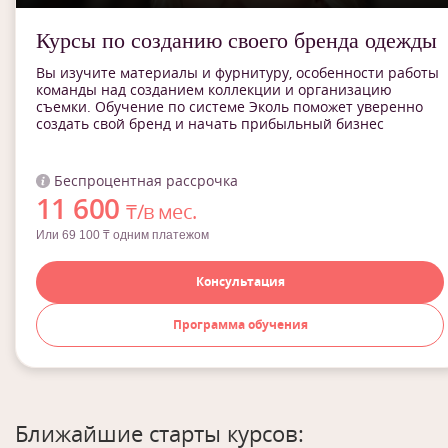
Курсы по созданию своего бренда одежды
Вы изучите материалы и фурнитуру, особенности работы
команды над созданием коллекции и организацию
съемки. Обучение по системе Эколь поможет уверенно
создать свой бренд и начать прибыльный бизнес
Беспроцентная рассрочка
11 600
₸/в мес.
Или 69 100 ₸ одним платежом
Консультация
Программа обучения
Ближайшие старты курсов:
————————
__Activity__. Format the text read from the records above as a JSON list of strings, one string per line with blank lines omitted. Leave the pictures out of the answer.

__Output__.
[
  "Курсы по созданию своего бренда одежды",
  "Вы изучите материалы и фурнитуру, особенности работы",
  "команды над созданием коллекции и организацию",
  "съемки. Обучение по системе Эколь поможет уверенно",
  "создать свой бренд и начать прибыльный бизнес",
  "Беспроцентная рассрочка",
  "11 600",
  "₸/в мес.",
  "Или 69 100 ₸ одним платежом",
  "Консультация",
  "Программа обучения",
  "Ближайшие старты курсов:"
]